Les manifestations consécutives aux attentats exprimaient une indignation légitime. Mais elles sont aussi le signe de certains maux, caractéristiques de notre modernité : suivisme, narcissisme et consumérisme. L’époque a les héros qu’elle mérite.
Ils ont marché. Ils sont Charlie. Ils sont les nouveaux héros de la République. Ils répètent les slogans imposés, brandissent les pancartes homologuées et battent le pavé avec des chefs d’État irréprochables. Ils sont sortis pour montrer qu’ils n’avaient pas peur, que les odieux attentats n’ébranlaient pas la République mais la renforçaient. Ils sont sortis pour affirmer que, malgré les déboires, l’union nationale était plus vivante que jamais. Ils ont défilé dans la dignité et la pudeur. Ils ont défilé car ils étaient courageux.
Certains se sont hissés sur le Triomphe de la République, place de la Nation, crayon géant à la main et liberté d’expression à la bouche. Ils se sont dressés fièrement au pied de l’imposante Marianne de bronze en espérant plus que tout qu’un photographe de Reuters les glorifiera de son objectif. Car il ne faut pas rater le grand soir. Celui qui fera d’eux des héros à peu de frais. Celui qui fournira à notre nation exsangue une imagerie épique désincarnée. Sur le tableau de Delacroix, les personnages sont armés et la guerre bien réelle. Pourquoi simuler le courage quand l’ennemi est absent ? Ils veulent faire l’histoire sans la faire. Faire l’Histoire en marchant, faire l’Histoire sans rien risquer, faire l’Histoire bien au chaud. Ils seront fiers de dire à leurs enfants et petits-enfants : « J’y étais ». Dire qu’ils ont résisté, qu’ils ont défendu les valeurs de la République, de la liberté d’expression et de la démocratie. Ce sont des soldats-citoyens. Ils font la guerre à la haine, la guerre à la mort, la guerre aux méchants. Ils font la guerre comme l’Histoire, c’est-à-dire sans la faire. Ils font la guerre comme ils sont, c’est-à-dire gentiment.
La ruée vers Charlie
Ce sont les héros d’aujourd’hui. Ce sont des héros parce qu’ils le disent, parce qu’ils le veulent. Des héros dérisoires incapables d’exploits. Autrefois, l’héroïsme ne se décidait pas et, souvent, le héros n’était plus là pour profiter de la gloire qu’on lui attribuait. Trop occupé qu’il était à être mort. Aujourd’hui, l’héroïsme est consacré par une simple photographie, par une parole convenue, par une promenade dans Paris. « Pose, radote et marche, tu seras un homme mon fils. » Mais le vrai héros se dispense de ces impudiques mises en scène. Crever en silence et dans l’indifférence absolue, tel est son sinistre prestige. Heureusement, la gloire finit par le rattraper bien malgré lui. Autrefois, c’étaient les autres qui se chargeaient de faire les héros, les vivants qui se chargeaient de célébrer les morts. Aujourd’hui, les héros se font eux-mêmes et entretiennent leur propre légende. Les vivants se célèbrent eux-mêmes au nom des morts. Le narcissisme est le signe de l’époque. Pour l’individu moderne, l’événement n’existe que s’il y prend part. Un subjectivisme exacerbé qui implique une arrogance : le refus catégorique d’une absence de destin. Chacun, convaincu de sa propre singularité, veut participer à cette grande « aventure » qu’est l’Histoire. Être un témoin privilégié, voilà ce qu’exige cette forme abâtardie d’héroïsme.

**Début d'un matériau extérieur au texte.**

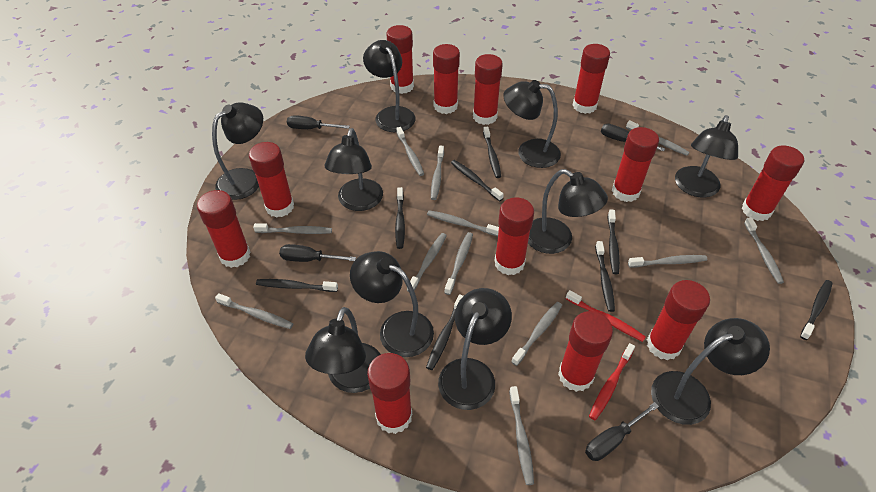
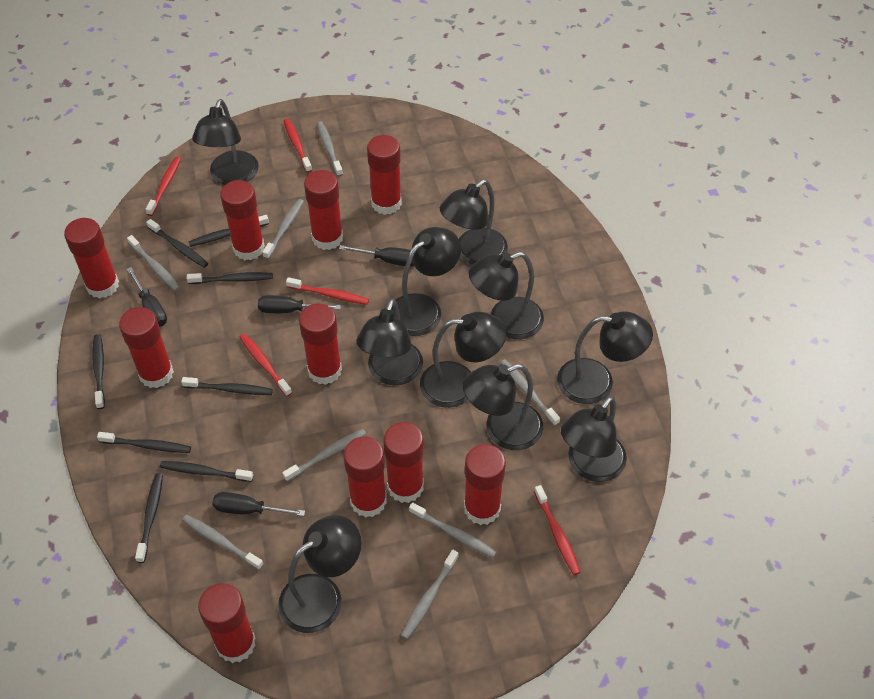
grey toothbrush: 12 -> 8
red glue stick: 12 -> 10
red toothbrush: 2 -> 5

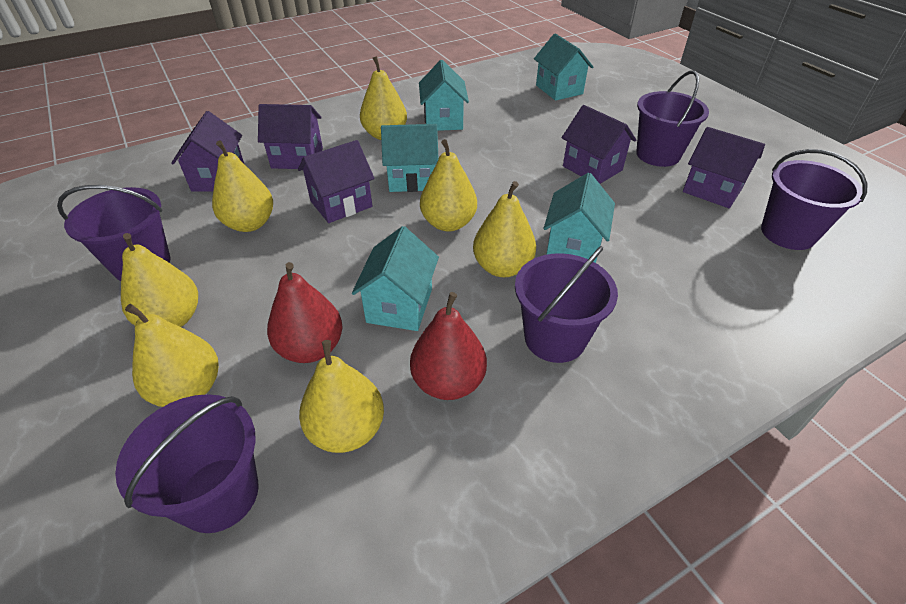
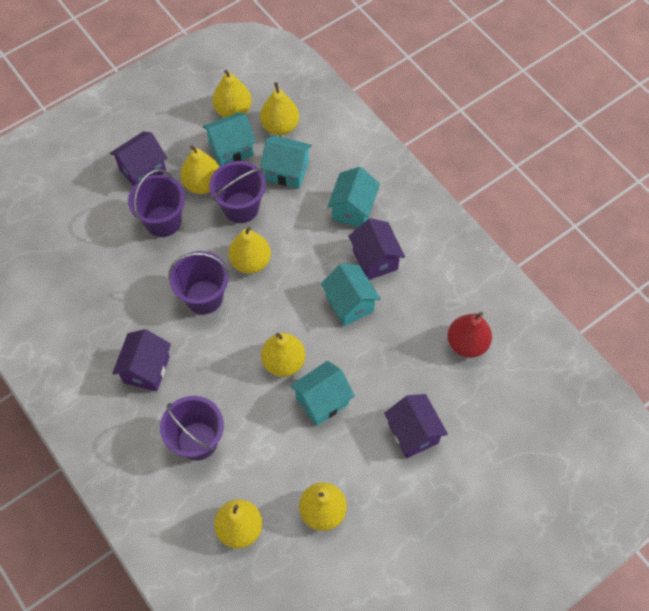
purple bucket: 5 -> 4
purple house: 5 -> 4
red pear: 2 -> 1

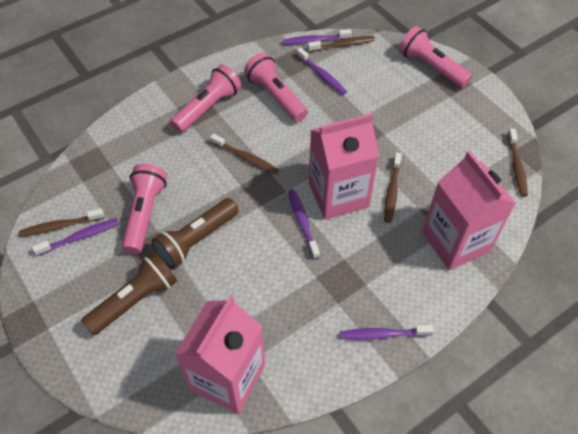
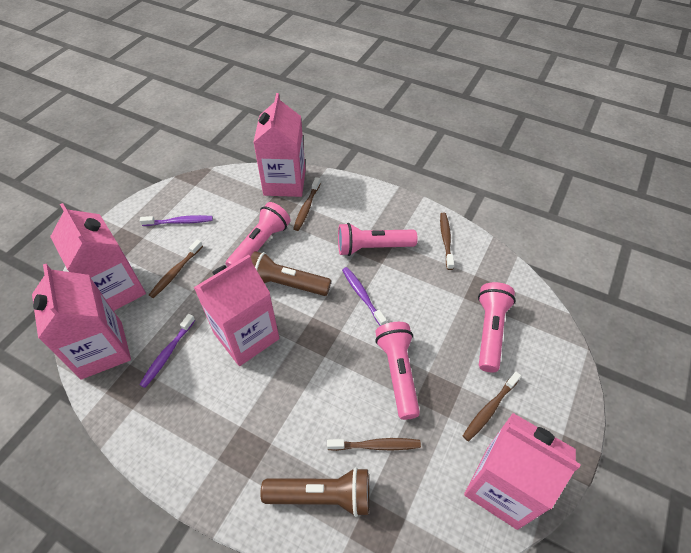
pink carton: 3 -> 5
purple toothbrush: 5 -> 3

Les héros très républicains de Charlie – après avoir arpenté sous haute protection les terres hostiles de la capitale, de la place de la République à celle de la Nation – se devaient de prolonger leur combat contre le mal, leur combat pour le bien. À la marche silencieuse succède donc l’acte de consommer. Pour le héros moderne, résister, c’est acheter. Acheter un journal dont il se fout, tiré habituellement à 60 000 exemplaires. La ruée vers Charlie rappelle les épisodes les plus sinistres du consumérisme américain. La résistance se mue en Black Friday. La liberté la plus essentielle de nos sociétés semble bel et bien être la liberté de consommer. La télévision nous a permis d’observer ces valeureux soldats se chiffonner pour obtenir le précieux sésame, précieux au point que certains traîtres à la cause le revendent dans la foulée plusieurs centaines d’euros sur eBay. Le tirage historique du 14 janvier 2015 (numéro 1178) s’élève à 7 millions d’exemplaires. La France comptera bientôt 7 millions de héros. Le Panthéon va nous sembler bien petit.